2 Questions That Pressure Disclosure of a Chronic Illness


“Coming out” with a chronic illness can be a very anxiety-provoking experience. You put yourself in a vulnerable position and are taking a risk every time. Will the other person dismiss your illness, treat you differently or will it make them uncomfortable? Will they recommend a tea that cured their aunt, or say you just need some fresh air? My favorite was being recommended coffee for fatigue for my chronic fatigue syndrome (ME, more formally known as myalgic encephalomyelitis). The worst was when someone responded by saying that ME/CFS doesn’t exist and it’s in people’s heads. Trust me, I’ve heard it all.

That is why being in control of when and how you disclose is so important. I find this to be difficult however, especially when meeting new people. There are certain questions that can impose disclosure, even if you don’t necessarily feel comfortable in doing so at that time.

 

“What do you do?”

I dread this inevitable question. I’ve been on sick leave from school for nearly two years due to a progression in my ME/CFS. When I go out (which isn’t often) the last thing I want to do is talk about being sick, let alone think about it. This question forces me to disclose something so personal to a complete stranger. When I try to give vague answers because I don’t want to disclose my medical history, it’s generally followed by more questions that then force me too.

This question also reminds me of the heartbreak from having to leave something I loved doing and didn’t want to stop doing. It also feels like an unbalanced dynamic right away, because their answer doesn’t require the same level of vulnerability and intimacy. This question is also a trigger for anyone unable to work especially. Others may perceive resting as “doing nothing” in our very production-oriented society. I already have to dismantle internalized ablism every day by telling myself my self-worth is not determined by my body’s output. It makes it harder though, when you live in a world which reinforces this message time and time again.

“Why aren’t you drinking?”

This is another question that entails this same level of immediate access to intimacy.
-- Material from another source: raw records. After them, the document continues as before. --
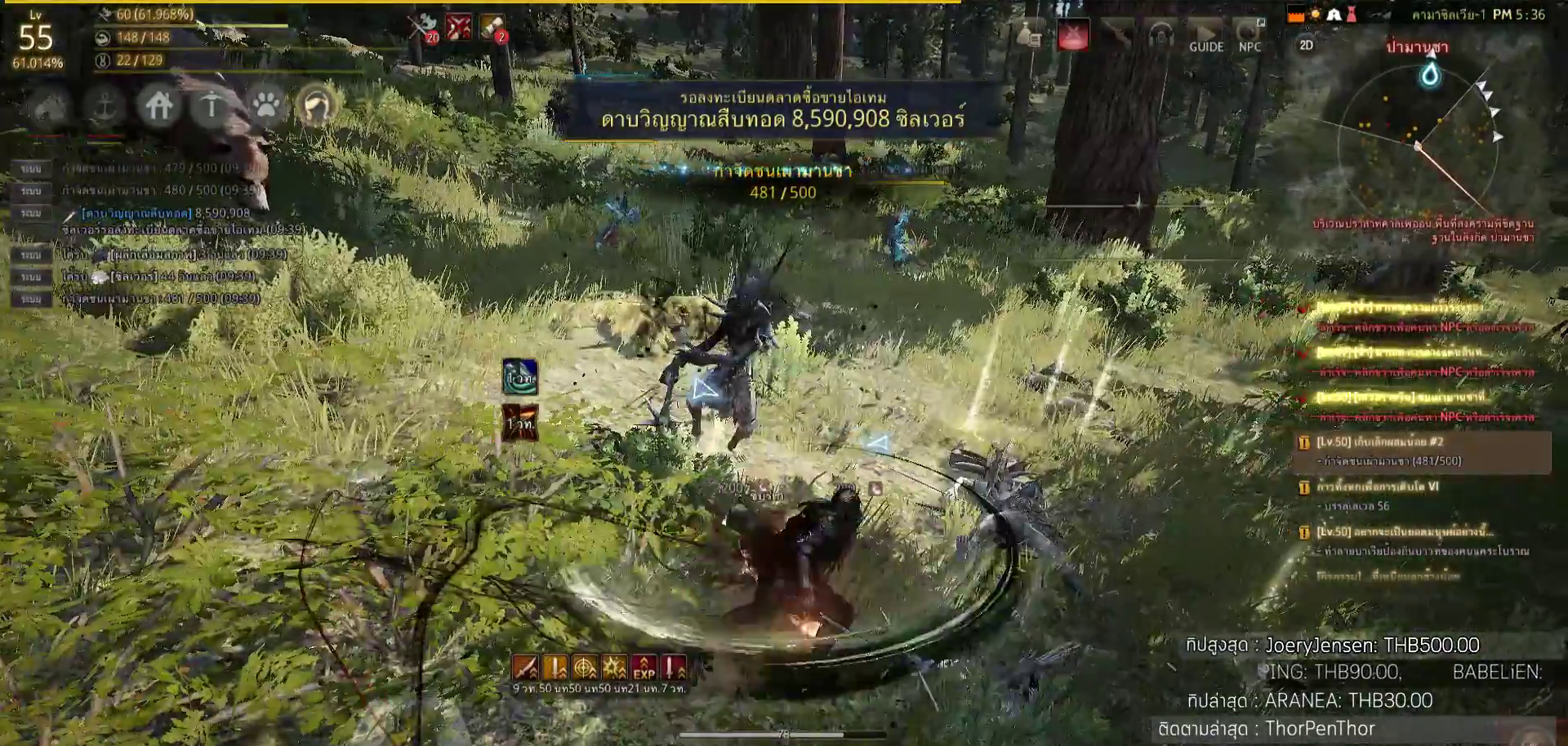
{"buttons": [], "left_stick": "up", "right_stick": "center", "events": [[33, "SQUARE", "up"], [167, "left_stick", "up-right"], [283, "left_stick", "up"], [300, "right_stick", "left"], [350, "right_stick", "up-left"], [467, "right_stick", "center"]]}
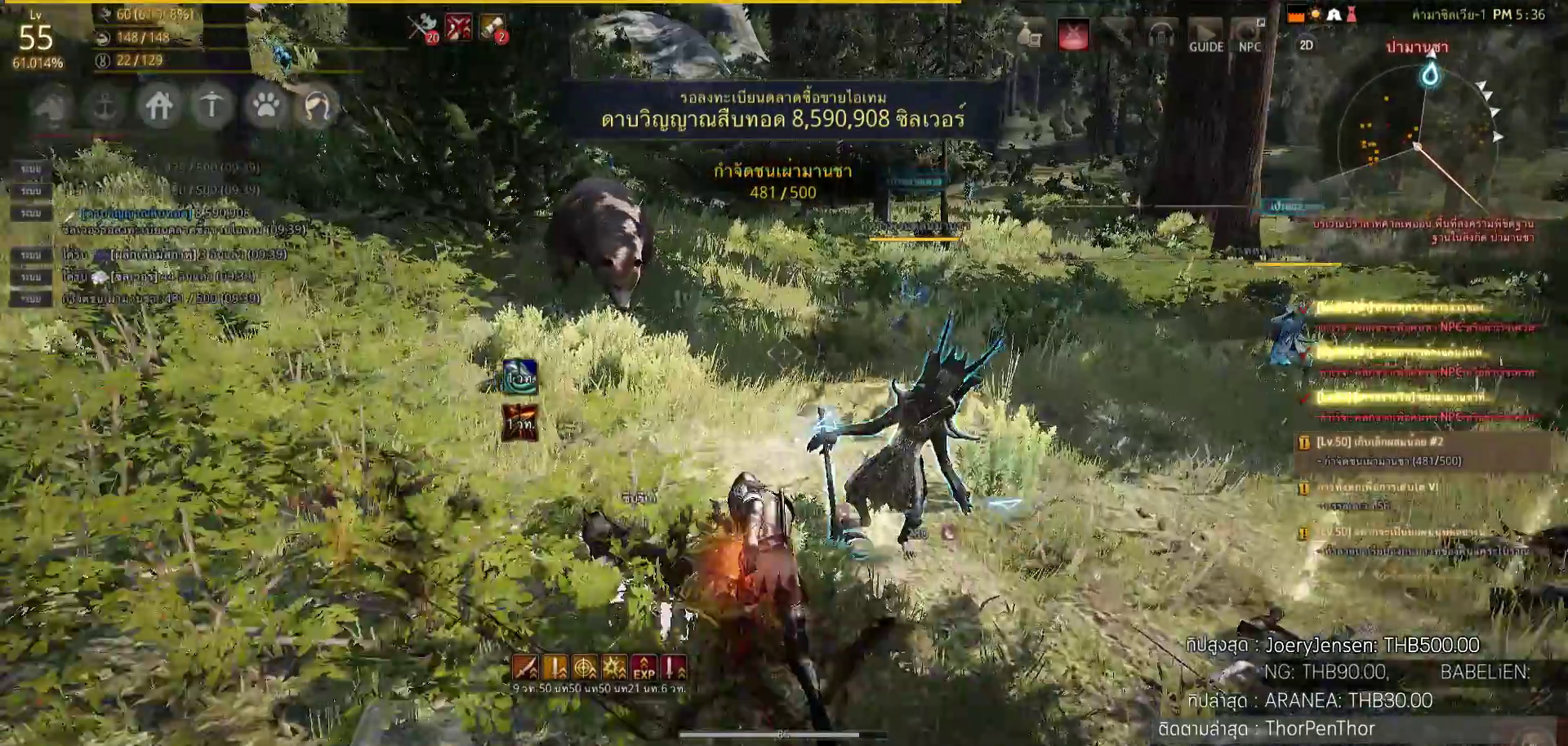
{"buttons": [], "left_stick": "center", "right_stick": "center", "events": [[417, "left_stick", "center"]]}
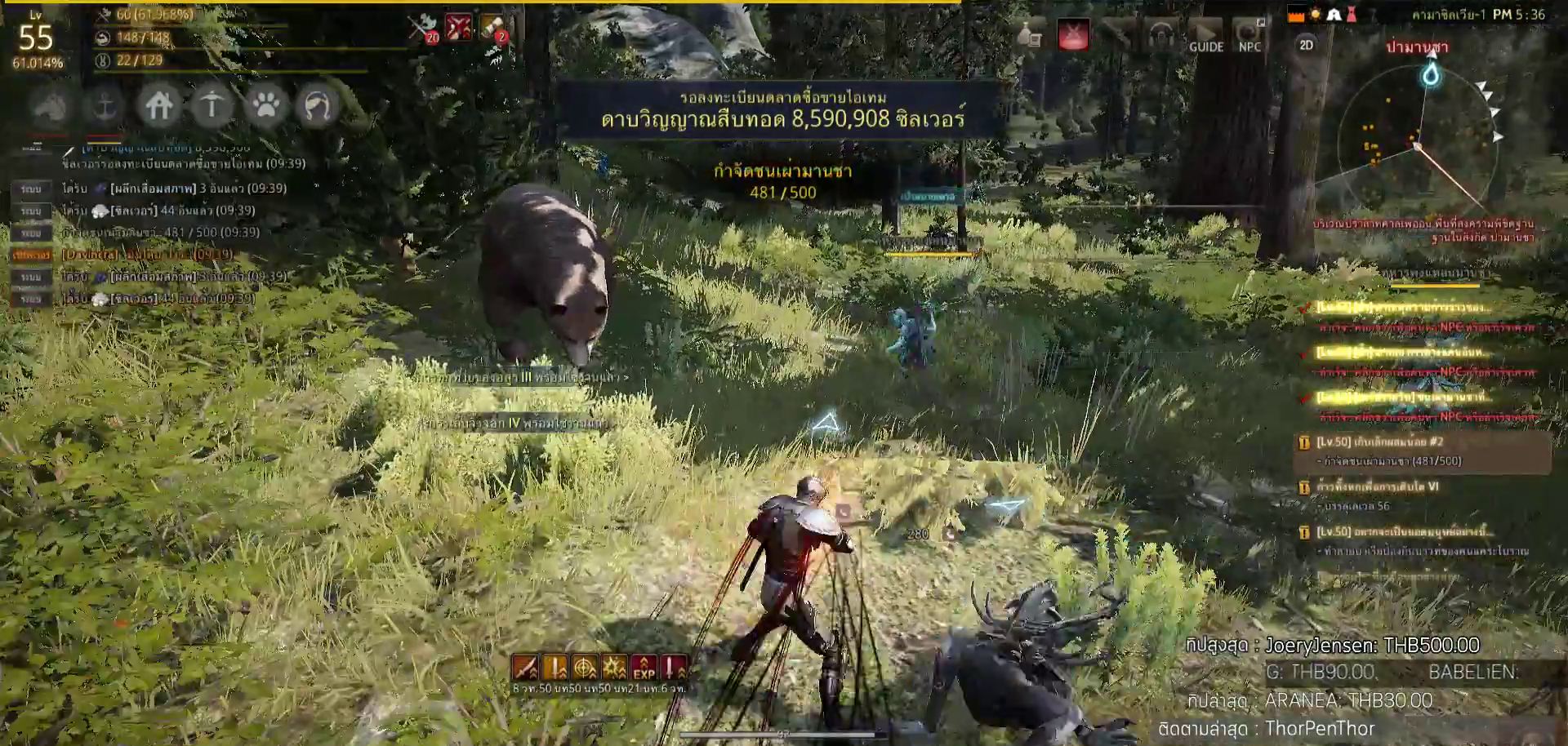
{"buttons": [], "left_stick": "up", "right_stick": "center", "events": [[250, "left_stick", "up-right"], [283, "right_stick", "right"], [300, "left_stick", "up"], [350, "right_stick", "center"]]}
There could be a very casual answer like, I have to drive or I work early tomorrow. Or it could be a deeply personal reason. I don’t drink because it makes the symptoms of ME/CFS severely worse for days afterwards. It’s not worth it, plain and simple. That answer has been met with, “I’m sure one drink won’t kill you.” My health decisions then become a debate that I didn’t even sign up for. I know friends who don’t drink because it counteracts medications they need to stabilize their moods so they can function. I know friends who don’t drink because they don’t want to end up in rehab again. You never know what the answer is, so it’s best not to ask someone you are just meeting.

painting by the author of a woman whose head has turned into birds

Disclosure on Your Own Terms

Disclosure is something that differs from person to person, and finding what your comfort level is can be an ongoing process. The main criteria I ask myself before disclosing are: Do I feel safe? Are they compassionate? A good listener? Empathetic? Have they shown vulnerability to me? Are they trustworthy? Basically they meet the criteria for a decent human being. It’s a judgment call I like to make on my own terms. I just wish it wasn’t so hard to have a fun night out, without having to lay bare my health circumstances right away.